Cacau, minha amiga psicóloga, entrou num Drive Thru num sábado para comprar um lanche.Fez o pagamento e na hora de retirar a compra, a atendente era, ninguém mais, ninguém menos, que uma antiga paciente desaparecida há meses de seu consultório:
-Ai, doutora, que bom que a senhora está aqui.Sabe o que é? Tive tantos problemas que...
A deprimida não entregava o sanduíche à psicóloga e tampouco parava de choramingar! Os motoristas enfileirados em seus carros, inconformados com a demora, começaram a buzinar. A “consulta forçada” só encerrou-se quando minha amiga tirou sua paciente do transe com um grito!
Professores sofrem também com essa “hora extra surpresa”. Quem é educador, tem Orkut e alunos adicionados ao seu perfil, já teve o desprazer de receber scraps do tipo: “quanto eu tirei na prova?”. Ah, alunos universitários são os que mais fazem isso, viu?Meu amigo Samuel, que leciona na Universidade Federal da Bahia, que o diga.
Soube de uma mãe de aluno que foi à casa de uma professora num domingo de manhã:
-Oi, professora! A senhora podia me adiantar o assunto da reunião de pais? É que amanhã não vai dá “pra mim ir na escola!” porque eu trabalho! – disse a mulher no portão da casa da mestra.
- Pois é. Você trabalha às segundas e eu não trabalho aos finais de semana!
Estava minha amiga Soraia num barzinho.Papo vai, papo vem, o paquera soube que ela era formada em Psicologia (sim, leitor, tenho vários amigos psicólogos, a começar pelo meu marido).Bastou.O cara-de-pau quis aproveitar para se “tratar na faixa”:
-À noite o horário da consulta é em dobro – ironizou ela.
O flerte não vingou, mas ela aproveitou o restante da noite para se divertir, não para trabalhar.
Certa vez, li numa crônica de Marcos Rey que ele estava interessado numa bela moça.Marcaram um encontro. Quando a garota entrou no carro dele, ela entregou-lhe praticamente uma resma: era o livro dela.Ruim, muito mal escrito.E ele ficou lendo uma dezena de parágrafos, enquanto ela se queixava de que nenhuma editora havia dado crédito para uma obra tão boa.

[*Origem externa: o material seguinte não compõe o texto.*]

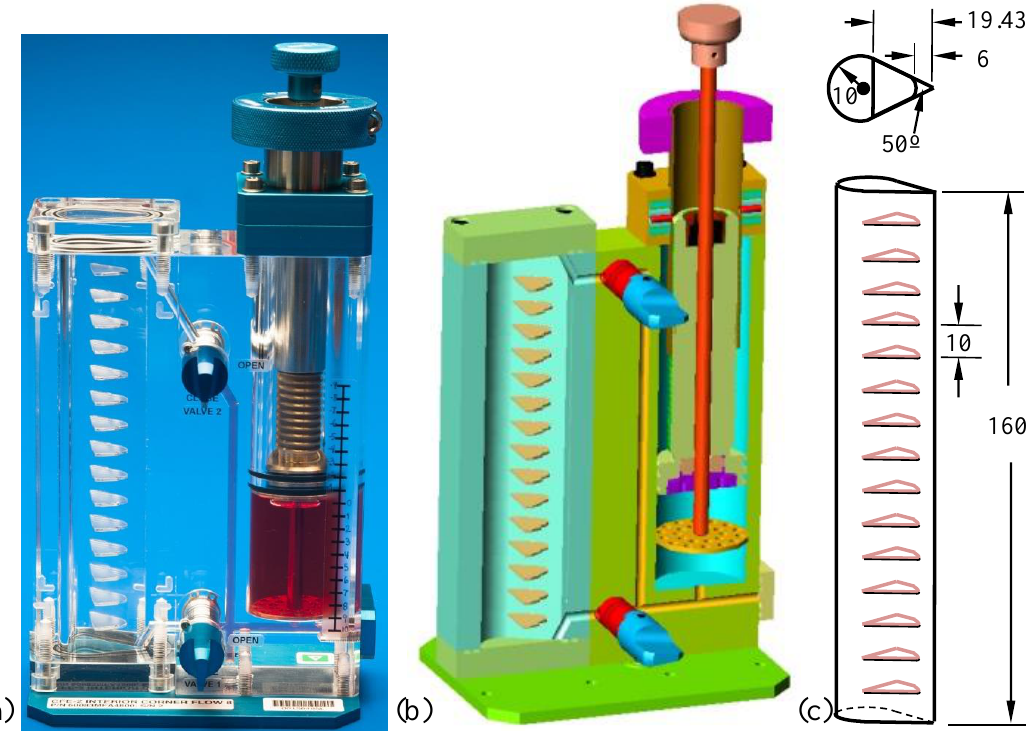
Figure 4. Annotated ICF-8 test Vessel: ( a ) apparatus, ( b ) solid model, and ( c ) wire model with dimensions in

Assim como Soraia, o cronista resolveu abrir mão da “paixão” em nome de sua saúde mental.Foi demais para ele!
Ciladas também ocorrem com advogados.De repente, o profissional se vê ao lado da senhorinha de idade, amiga da mãe dele, atolado de perguntas sobre inventário da família.Não adianta dizer que não é área dele (ou que ele já estava de saída):
-Filho, ajuda ela , coitada! – diz a mãe olhando com cara de piedade para o filho formado em Direito.
Os médicos não devem fugir a essa regra também.E voltando a falar de Orkut, soube de “pacientes” que entram em comunidades voltadas a especialistas só para pedirem diagnósticos via internete.Haja paciência:
- Doutor, você acha que eu preciso tomar o remédio para pressão alta todos os dias mesmo sentindo que a pressão está baixa?
Há certas perguntas ou declarações irritam qualquer profissional.Sejam elas feitas num fim de semana ou não:
- Tá chorando por quê? Você não é psicóloga?
- Você faz alguma coisa além de dar aula?
- Onde você fez o curso de advocacia?
- Você tá doente? Mas você não é médico?
- Engenheiro e arquiteto são tudo a mesma coisa!
Para o trabalho que gostamos levantamo-nos cedo e fazemo-lo com alegria. Mas folgar é preciso, porque ninguém é de ferro.
Segundo Goethe, escrever é um ócio muito trabalhoso.Sendo assim, termino por aqui. E que Deus permita que meu final de semana seja tranquilo.E se alguém vier me aborrecer com coisas de trabalho nesses dois dias, eu viro bicho: um tironossauro rex!
(Maria Fernandes Shu – 10 de junho de 2009)
* Dino da Silva Sauro: personagem da extinta série de TV “ Família Dinossauro” que exclamava o bordão "Querida, cheguei", para a sua esposa depois de um dia de trabalho.